Acordei com a lembrança vaga de
um sonho que depois fui deixando de lado por causa de outra coisa.
Então veio a imagem da ressaca
do mar.
Curioso que chamemos o fenômeno
de ressaca, feito o mar bêbado ou exaurido de forças. Um mar já esgotado de
tudo que resolvesse devolver à terra o que não tivesse serventia.
Quando é justo o contrário. O mar
precipita, o mar arrebata, o mar avoluma e deita fora, o mar invade e ocupa. O mar pleno e não depauperado.
É quando apenas olhamos de
longe as ondas quebrarem. Um parapeito que se desmantela, um banco, uma placa de trânsito, as paredes de uma barraca, os tapumes da construção mal-servida de qualquer propósito. Mantida a distância segura, fotografamos o fenômeno.
A gente se avizinha do risco na esperança de que o abismo de água não olhe de volta e nos engula.
Porque não se repete dizemos que toda ordem de
coisas excepcionais é fenômeno.
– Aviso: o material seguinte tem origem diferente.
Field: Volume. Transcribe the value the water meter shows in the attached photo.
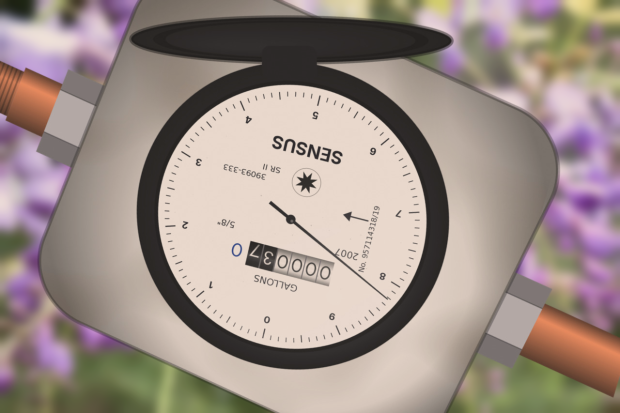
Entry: 368.2 gal
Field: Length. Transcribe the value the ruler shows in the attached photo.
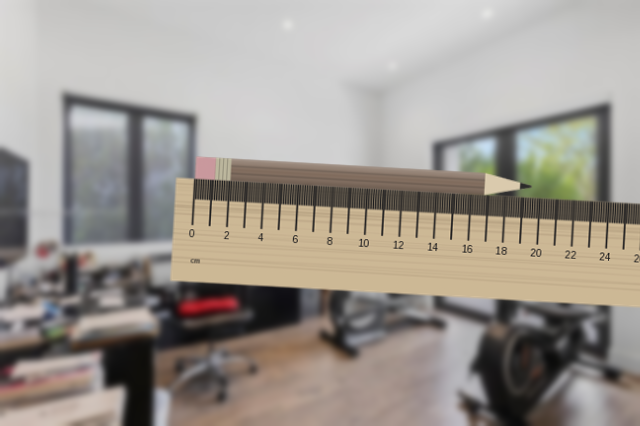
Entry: 19.5 cm
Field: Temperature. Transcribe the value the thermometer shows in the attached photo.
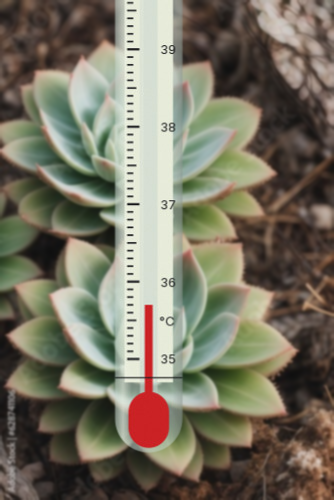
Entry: 35.7 °C
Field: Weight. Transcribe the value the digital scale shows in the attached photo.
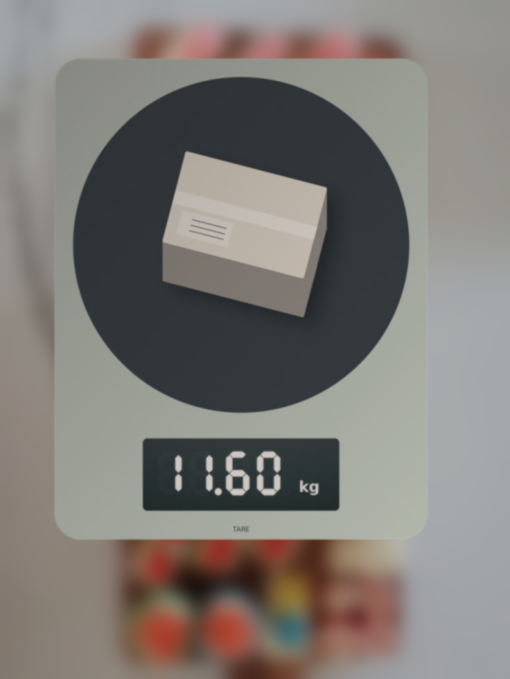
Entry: 11.60 kg
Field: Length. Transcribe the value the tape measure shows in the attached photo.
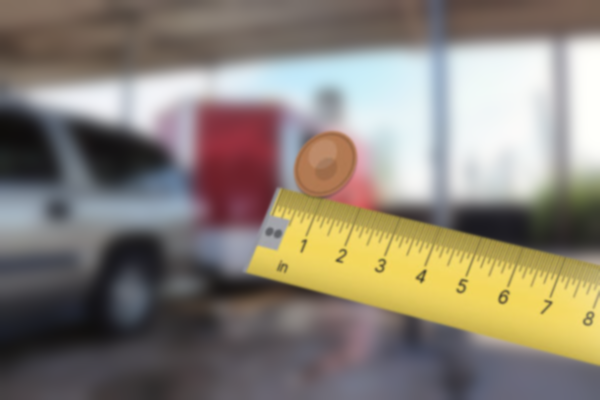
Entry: 1.5 in
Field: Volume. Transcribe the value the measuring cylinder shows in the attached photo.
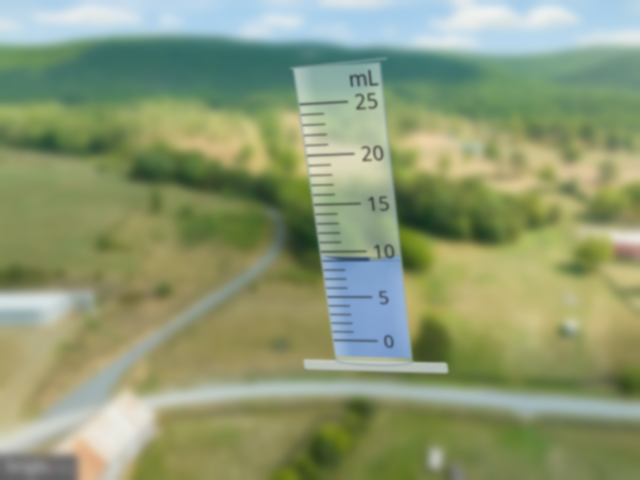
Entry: 9 mL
Luas mais cheias, ventos mais fortes, mares
encrespados, o solo que vaga um centímetro à esquerda ou à direita.
Ninguém se atreve a olhar o
fenômeno e entendê-lo como algo corriqueiro, circular, manso. Um jogo de forças que se medem no interior dos corpos.
Não é a ressaca que se abate
sobre o corpo após a bebedeira, sinal de debilidade, horas e horas de nada
fazer exceto esperar que tudo se recupere. De
ressaca somos pouco mais que objetos paralisados, bichos entretidos com as próprias limitações orgânicas. Diferente com o mar, que se põe
de pé e ergue a voz a seu modo.
É a essa sobrelevação que damos o nome falso de
ressaca. É pra ela que olhamos numa manhã e pensamos que até ontem estávamos mergulhados ali.